Who will be allowed to vote in a referendum on Britain’s membership of the EU? Will it be anyone resident in Britain? Everyone with citizenship of an EU member state who is resident in Britain? Everyone resident within the European Economic Area (EEA). Or would it be just British citizens? This is a vitally important issue for the OUT camp because the broader the franchise, the greater the advantage to those who want Britain to remain a captive of the EU.
Suppose the qualification to vote in the EU referendum was the same as that for the recent Scottish independence referendum.
“The following groups are entitled to be on the electoral register for the referendum:
– British citizens resident in Scotland.
– Commonwealth citizens resident in Scotland who have leave to remain in the UK or do not require such leave.
– Citizens of the Republic of Ireland and other EU countries resident in Scotland.
– Members of the House of Lords resident in Scotland.
– Service personnel serving in the UK or overseas with the armed forces who are registered to vote in Scotland.
– Crown personnel serving outside the UK with HM Government who are registered to vote in Scotland.
The key difference from normal voting arrangements is that the minimum age for voting in the referendum will be 16 instead of 18. This means that people who will be 16 years old by 18 September 2014, and are otherwise eligible, can register to vote.”
That would mean anyone resident in Britain who was registered to vote in one or more British elections, whether national, local or for the EU, would be allowed to vote in the EU referendum . The consequence of that would be to allow millions of people who were not British to vote. There would be Republic of Ireland citizens, EU nationals from EU states other than the RoI and qualifying Commonwealth citizens “who must be resident in the UK and either have leave to enter or remain in the UK or not require such leave”. All of this covers a surprisingly wide range of nationalities.
To use such a qualification would be greatly to the disadvantage of the OUT side.
1. Immigrants of all sorts would have a vested interest in Britain remaining within the EU, because outside of the EU Britain would be able to properly control her borders provided her politicians had the will. This would potentially, and almost certainly in actuality, make both future immigration more difficult and reduce the benefits available to immigrants. For example, the bringing into Britain of relatives could be curtailed or stopped entirely. The total number of immigrants with a nationality other than British resident in Britain is an estimated five million. Of these around two million are nationals of other EU states. The foreign born figure is higher with around 8 million foreign born in Britain.
2. British citizens living abroad would be ineligible. Despite being migrants themselves, they would be more likely to vote to leave than foreigners living in Britain, not least because many of them would not be intending to live permanently abroad. Their position would be the exact opposite of foreigners living in Britain, who whether or not they intended to stay permanently in Britain, would have a vested interest in voting for Britain to remain within the EU because it would secure their immediate position in the country. There are an estimated five million Britons living abroad.
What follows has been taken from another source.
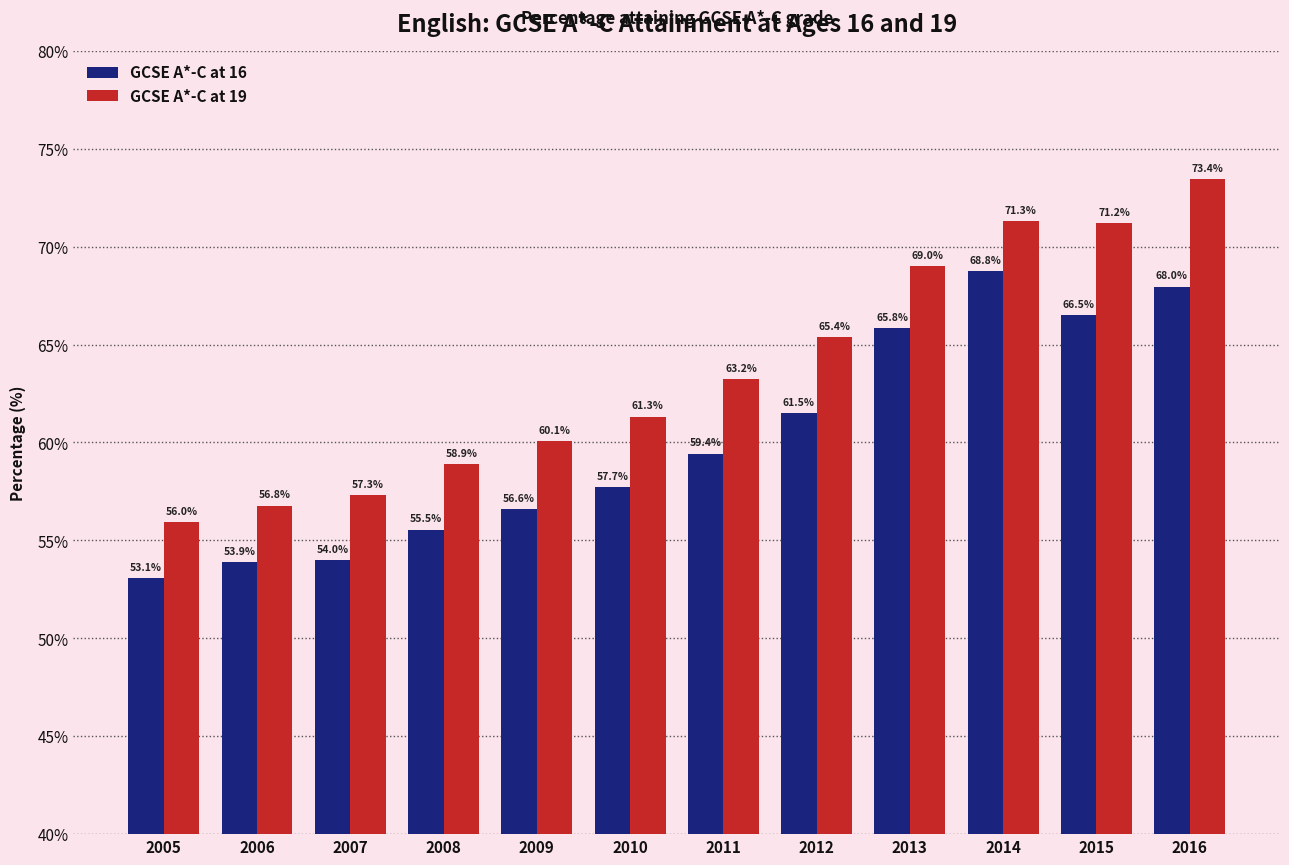

Between 2009 and 2016, which series saw the biggest shift?

GCSE A*-C at 19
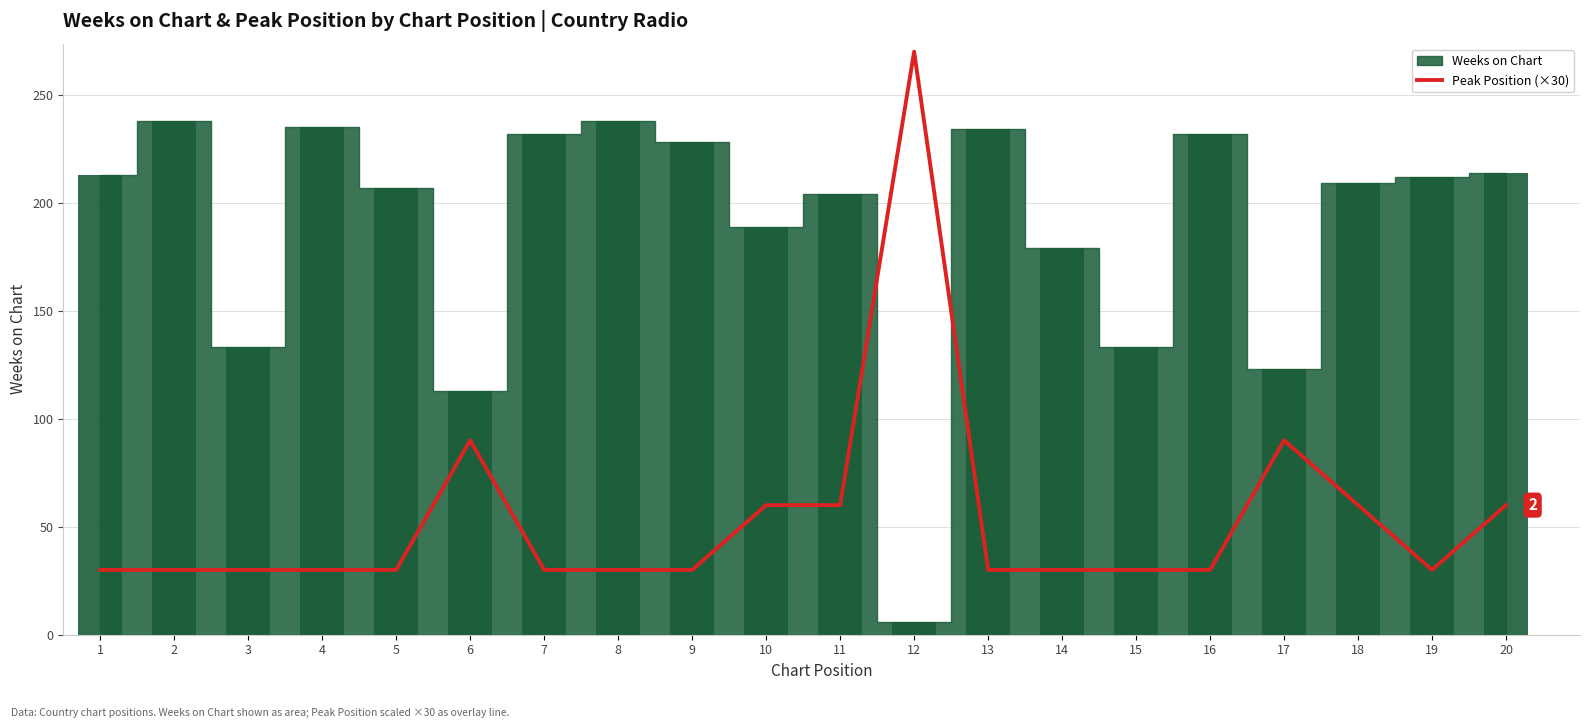

The chart shows a value of 13 at 5. True or false?

False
The majority live outside of the EU.
3.Sixteen and seventeen year olds would be more likely to vote to stay in the EU than older voters because they have known nothing else.
The best case scenario
Suppose the best case scenario for an OUT vote occurs, that only those eligible to vote in general elections were allowed to vote.
The present eligibility to vote in Britain is this:
To vote in a UK general election a person must be registered to vote and also:
– be 18 years of age or over on polling day
– be a British citizen, a qualifying Commonwealth citizen or a citizen of the Republic of Ireland
– not be subject to any legal incapacity to vote
Additionally, the following cannot vote in a UK general election:
– members of the House of Lords (although they can vote at elections to local authorities, devolved legislatures and the European Parliament)
– EU citizens resident in the UK (although they can vote at elections to local authorities, devolved legislatures and the European Parliament)
– anyone other than British, Irish and qualifying Commonwealth citizens
– convicted persons detained in pursuance of their sentences (though remand prisoners, unconvicted prisoners and civil prisoners can vote if they are on the electoral register)
– anyone found guilty within the previous five years of corrupt or illegal practices in connection with an election
That would still leave RoI citizens and qualifying Commonwealth citizens eligible. Their numbers are considerable. In addition, British citizenship has been handed out astonishingly casually in recent years with citizenship being granted to 100-200,000 people a year since 2000.
To first generation immigrants granted British citizenship can be added millions of their descendants who automatically have British citizenship . They will generally favour Britain remaining within the EU for the same reasons as first generation immigrants will.
This all adds up to the a substantial handicap for the OUT side before any campaign started. Nonetheless, it is the most the OUT side can hope for.
Only a Tory government or a coalition between Tories and UKIP are likely to deliver a referendum. They would probably favour the same qualifications to vote as those used at a general election. Any broader suffrage should be resisted implacably, because the broader the franchise, the less chance of obtaining a vote to leave the EU.